Eileen Norcross
Eileen Norcross
- Senior Research Fellow
Eileen Norcross is a senior research fellow with the Social Change Project and the lead researcher on the State and Local Policy Project. Her work focuses on the question of how societies sustain prosperity and the role civil society plays in supporting economic resiliency. Her areas of research include fiscal federalism and institutions, state and local governments, and economic development.
She has testified before Congress on a variety of topics including the Community Development Block Grant (CDBG) program, and the use of technology to monitor stimulus funding. A co-founder of the web site StimulusWatch.org with fellow Mercatus scholar Jerry Brito, she is also interested in the impact of technology on social change.
She blogs on state and local issues at http://neighborhoodeffects.mercatus.org/.
Before joining Mercatus, Ms. Norcross was the 2001-2002 Warren Brookes Fellow in Journalism at the Competitive Enterprise Institute in Washington, DC. Previously, Ms. Norcross worked for KPMG as a consultant with their transfer pricing division and as a research analyst with Thompson Financial Securities Data.

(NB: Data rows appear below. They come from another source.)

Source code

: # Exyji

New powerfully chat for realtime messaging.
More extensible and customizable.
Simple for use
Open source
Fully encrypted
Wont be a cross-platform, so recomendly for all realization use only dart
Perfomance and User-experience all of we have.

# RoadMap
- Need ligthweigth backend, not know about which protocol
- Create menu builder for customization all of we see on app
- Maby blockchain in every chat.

A native of New Jersey, Ms. Norcross earned her Masters in Economics from Rutgers University in 1996. She graduated summa cum laude from Rutgers University in 1993 with a Bachelor of Arts degree in Economics and U.S. History.
Her most recent research includes a case study of New Jersey's current fiscal and economic crisis entitled, Institutions Matter: Can New Jersey Reverse Course? co-authored with Mercatus colleague Frederic Sautet. Other research includes, The Community Development Block Grant: Does it Work?; The Road Home: Helping Homeowners in the Gulf Post-Katrina, coauthored with Anthony Skriba; and From BIDs to RIDs: Creating Residential Improvement Districts, co-authored by Robert Nelson and Kyle McKenzie. She has co-authored several Mercatus On Policy briefs covering tax incentive policy in New Orleans and the American Recovery and Reinvestment Act of 2009.
Her work has been cited in numerous media outlets, and her op-eds have appeared in the Wall Street Journal, The Washington Times, Forbes, and The New Jersey Star-Ledger.